Southwestern Chicken Pile-up
If you want a meal that is extremely easy, healthy AND tastes good..try this! I have made this a few times and each time the family gobbles them up. (I am able to adapt what goes on for my stubborn #2). I have included the original recipe link (click via above), but I have made my own personal changes below!
1 to 1 1/2 teaspoon salt-free Southwest seasoning
1/2 to 1 teaspoon garlic powder
skinless chicken breast, cooked and shredded
6-8 whole-wheat pita (6 1/2" diameter) OR the new sandwich thins split in half
Red-pepper flavor hummus (I use about 1/2 package and spread enough to top the pita)
2 tablespoons no-salt-added canned black beans, drained and rinsed
Red onion strips
Red bell pepper strips
4 teaspoons guacamole or fat-free sour cream (optional)
Preheat the oven to 450°F.
My chicken is usually frozen, so I usually boil it and then either take out and shred or else grill it a few minutes to get all the pink out.
Sprinkle the seasoning and garlic powder evenly over the chicken.

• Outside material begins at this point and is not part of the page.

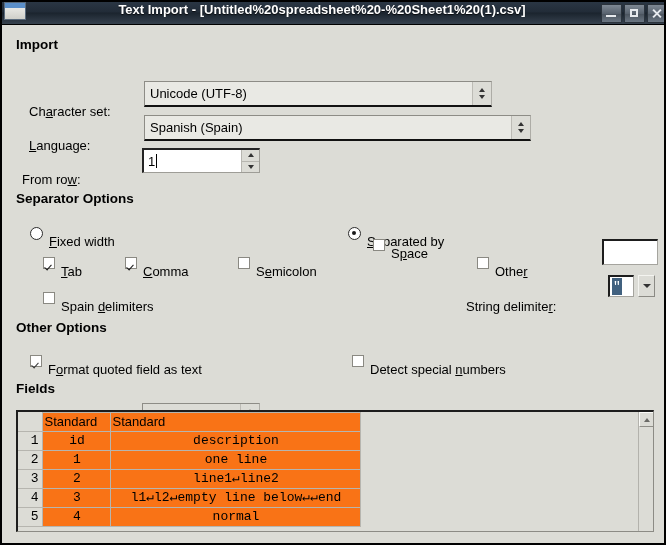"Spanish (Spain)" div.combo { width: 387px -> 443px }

Meanwhile, place the pita on the grill rack. Cook for 1 to 2 minutes per side, or until lightly toasted. Place the pita on a nonstick baking sheet. Spread evenly with the hummus. Top evenly in layers with the beans, the reserved chicken, onion, red pepper, tomato, and cheese.
Bake for 6 to 8 minutes, or until the cheese is melted. Let stand for 5 minutes. Transfer to a serving plate. Slice into 4 wedges. Top each wedge with a teaspoon of guacamole or sour cream, if desired.